---------- Records for the task

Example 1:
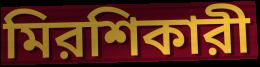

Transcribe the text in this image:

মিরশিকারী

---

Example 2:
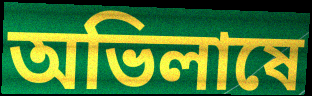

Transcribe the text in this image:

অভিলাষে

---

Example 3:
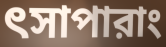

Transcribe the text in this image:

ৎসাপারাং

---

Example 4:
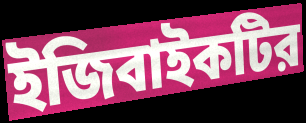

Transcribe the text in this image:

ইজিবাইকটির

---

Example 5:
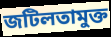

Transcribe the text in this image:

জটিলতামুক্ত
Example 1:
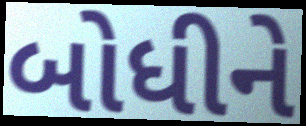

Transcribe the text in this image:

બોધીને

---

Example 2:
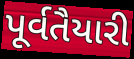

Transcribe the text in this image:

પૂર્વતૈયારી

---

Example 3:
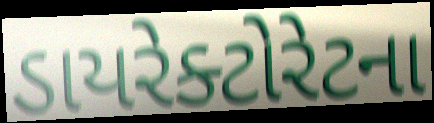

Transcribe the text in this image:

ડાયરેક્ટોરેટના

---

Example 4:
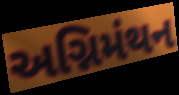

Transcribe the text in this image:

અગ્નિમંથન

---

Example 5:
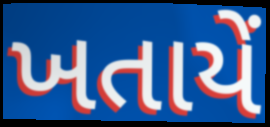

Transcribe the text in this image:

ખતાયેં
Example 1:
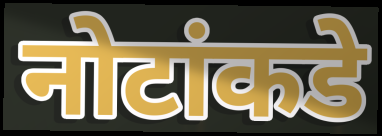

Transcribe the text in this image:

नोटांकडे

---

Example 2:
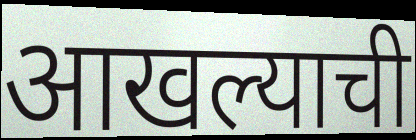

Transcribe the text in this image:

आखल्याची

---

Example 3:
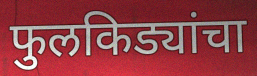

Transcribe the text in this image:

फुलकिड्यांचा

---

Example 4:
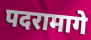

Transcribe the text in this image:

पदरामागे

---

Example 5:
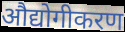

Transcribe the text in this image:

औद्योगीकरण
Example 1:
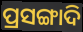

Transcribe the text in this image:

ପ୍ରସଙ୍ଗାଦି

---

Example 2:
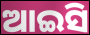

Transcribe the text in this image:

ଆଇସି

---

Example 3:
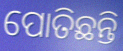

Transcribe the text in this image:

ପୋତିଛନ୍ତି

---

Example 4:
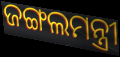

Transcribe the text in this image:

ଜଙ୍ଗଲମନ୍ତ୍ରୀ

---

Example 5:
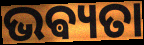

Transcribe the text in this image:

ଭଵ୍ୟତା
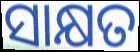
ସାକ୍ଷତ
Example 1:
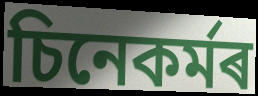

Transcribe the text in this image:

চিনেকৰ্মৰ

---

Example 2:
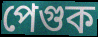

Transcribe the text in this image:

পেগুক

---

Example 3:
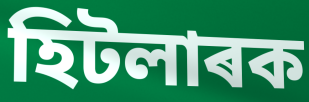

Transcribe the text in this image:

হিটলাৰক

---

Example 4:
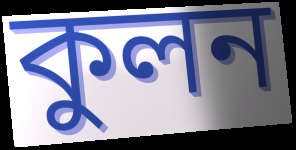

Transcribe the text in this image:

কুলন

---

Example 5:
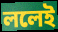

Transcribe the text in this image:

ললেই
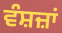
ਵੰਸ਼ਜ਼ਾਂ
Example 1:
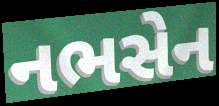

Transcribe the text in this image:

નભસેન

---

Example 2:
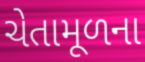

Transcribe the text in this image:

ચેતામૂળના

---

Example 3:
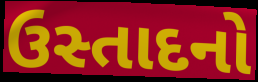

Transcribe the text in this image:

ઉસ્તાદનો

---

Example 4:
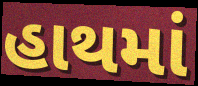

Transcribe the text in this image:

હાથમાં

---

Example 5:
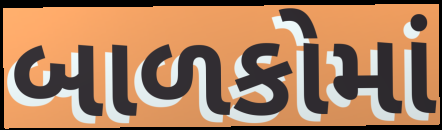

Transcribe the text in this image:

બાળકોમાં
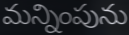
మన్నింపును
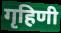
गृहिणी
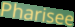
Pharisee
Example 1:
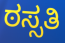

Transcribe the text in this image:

--------------------

**Your goal:** Set every entry down again exactly as written, and omit the images.

**Answer section:**
Example 1:

Transcribe the text in this image:

মিরশিকারী

---

Example 2:

Transcribe the text in this image:

অভিলাষে

---

Example 3:

Transcribe the text in this image:

ৎসাপারাং

---

Example 4:

Transcribe the text in this image:

ইজিবাইকটির

---

Example 5:

Transcribe the text in this image:

জটিলতামুক্ত
Example 1:

Transcribe the text in this image:

બોધીને

---

Example 2:

Transcribe the text in this image:

પૂર્વતૈયારી

---

Example 3:

Transcribe the text in this image:

ડાયરેક્ટોરેટના

---

Example 4:

Transcribe the text in this image:

અગ્નિમંથન

---

Example 5:

Transcribe the text in this image:

ખતાયેં
Example 1:

Transcribe the text in this image:

नोटांकडे

---

Example 2:

Transcribe the text in this image:

आखल्याची

---

Example 3:

Transcribe the text in this image:

फुलकिड्यांचा

---

Example 4:

Transcribe the text in this image:

पदरामागे

---

Example 5:

Transcribe the text in this image:

औद्योगीकरण
Example 1:

Transcribe the text in this image:

ପ୍ରସଙ୍ଗାଦି

---

Example 2:

Transcribe the text in this image:

ଆଇସି

---

Example 3:

Transcribe the text in this image:

ପୋତିଛନ୍ତି

---

Example 4:

Transcribe the text in this image:

ଜଙ୍ଗଲମନ୍ତ୍ରୀ

---

Example 5:

Transcribe the text in this image:

ଭଵ୍ୟତା
ସାକ୍ଷତ
Example 1:

Transcribe the text in this image:

চিনেকৰ্মৰ

---

Example 2:

Transcribe the text in this image:

পেগুক

---

Example 3:

Transcribe the text in this image:

হিটলাৰক

---

Example 4:

Transcribe the text in this image:

কুলন

---

Example 5:

Transcribe the text in this image:

ললেই
ਵੰਸ਼ਜ਼ਾਂ
Example 1:

Transcribe the text in this image:

નભસેન

---

Example 2:

Transcribe the text in this image:

ચેતામૂળના

---

Example 3:

Transcribe the text in this image:

ઉસ્તાદનો

---

Example 4:

Transcribe the text in this image:

હાથમાં

---

Example 5:

Transcribe the text in this image:

બાળકોમાં
మన్నింపును
गृहिणी
Pharisee
Example 1:

Transcribe the text in this image:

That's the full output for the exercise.